Riffing off of Programming Paradigms and the Procedural Paradox, by Eric Normand (which you should definitely read, if you haven’t).

I think the most important thing to add is that, in (lazy) purely functional languages (/ styles), functions are completely orthogonal to data, computations, and effects (/ actions).  Data, computations, and actions are types of expressions:

  • 2 is a datum
  • 2 + 2 is a computation
  • print 2 is an action

and then you can classify functions according to what their function body is:

  • λ 'x. [x] is a (parameterized) datum
  • λ 'x. x + x is a (parameterized) computation
  • λ 'x. print x is a (parameterized) action

Now, in a pure-functional language, data and computations have the same type, while data/computations and actions have different types.  So the type system doesn’t reflect the datum / computation / action distinction as well as we’d like.  (Despite that being a really useful distinction).

Global Script Core maintains a lifted / unlifted distinction. This distinguishes proper values / data from the value-or-non-termination things that normal lazy languages, like source-level Global Script, use. It lets the optimizer keep track of expressions that are guaranteed to terminate and variables that are always bound to (run-time) values.
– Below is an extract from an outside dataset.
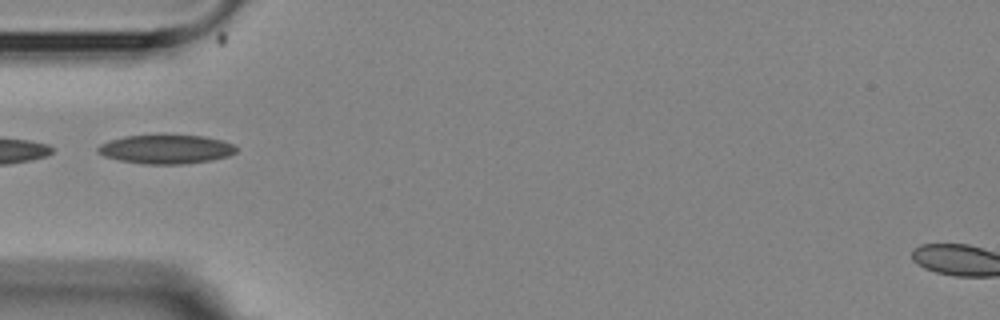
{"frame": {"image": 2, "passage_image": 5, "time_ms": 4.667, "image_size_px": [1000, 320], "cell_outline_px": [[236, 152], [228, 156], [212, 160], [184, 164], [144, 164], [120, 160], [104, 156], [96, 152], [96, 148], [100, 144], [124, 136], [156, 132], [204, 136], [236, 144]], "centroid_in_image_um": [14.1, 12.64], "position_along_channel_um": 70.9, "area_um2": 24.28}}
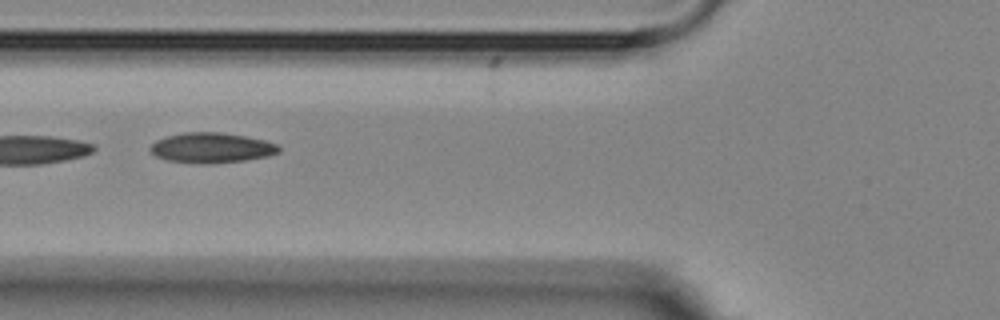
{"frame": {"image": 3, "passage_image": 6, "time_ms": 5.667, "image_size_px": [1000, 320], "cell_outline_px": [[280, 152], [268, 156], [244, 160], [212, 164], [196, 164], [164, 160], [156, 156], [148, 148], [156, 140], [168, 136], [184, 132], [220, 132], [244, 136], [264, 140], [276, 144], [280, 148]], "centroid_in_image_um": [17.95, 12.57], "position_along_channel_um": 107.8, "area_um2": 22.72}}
The distinction between data and expressions is not the same as the lifted / unlifted distinction! 2 + 2 is a perfectly sensible unlifted expression (it’s guaranteed to terminate), but it remains a computation; while something like for rec 'xn ∝ 3 @ xn. xn is (probably) a value, even though it’s only allowed due to lifting. I don’t think that a recursive definition makes something a computation, unless the right-hand-side is already a computation.

The question is, should values and computations have different types? An expression and its value are clearly different things, or the concept of an expression evaluation wouldn’t make sense. On the other hand, when we write ‘2 + 2’ in a Global Script program, we intend it to be replaced with its denotation – which is a value. This is the original meaning of referential transparency, and it’s something Global Script shares with mathematical and (mostly) non-mathematical English (unlike side-effects, which are purely a programming-language invention).

So conflating values and computations in the type system has a respectable pedigree. In natural-language logic, when a statement needs to be referred to directly (as opposed to its meaning or truth-value), it’s put in quotes: “The statement that ‘Elizabeth II is the Queen of the United Kingdom’ is true now, but was false 100 years ago” [giving two examples]. In programming language theory, brackets are used instead: “2 + 2” is 4, but “[| 2 + 2 |]” is an expression. Global Script can do the same thing using the gs{} QLO, which quotes an expression (and explicitly captures variables from its enclosing scope). So λ 'x. 2 + x is a parameterized (computed) number, while λ 'x. gs{2 + x} is a parameterized expression.

I think that’s a reasonably clear way of making the distinction in the language, but the distinction itself is probably worth bringing up with student programmers.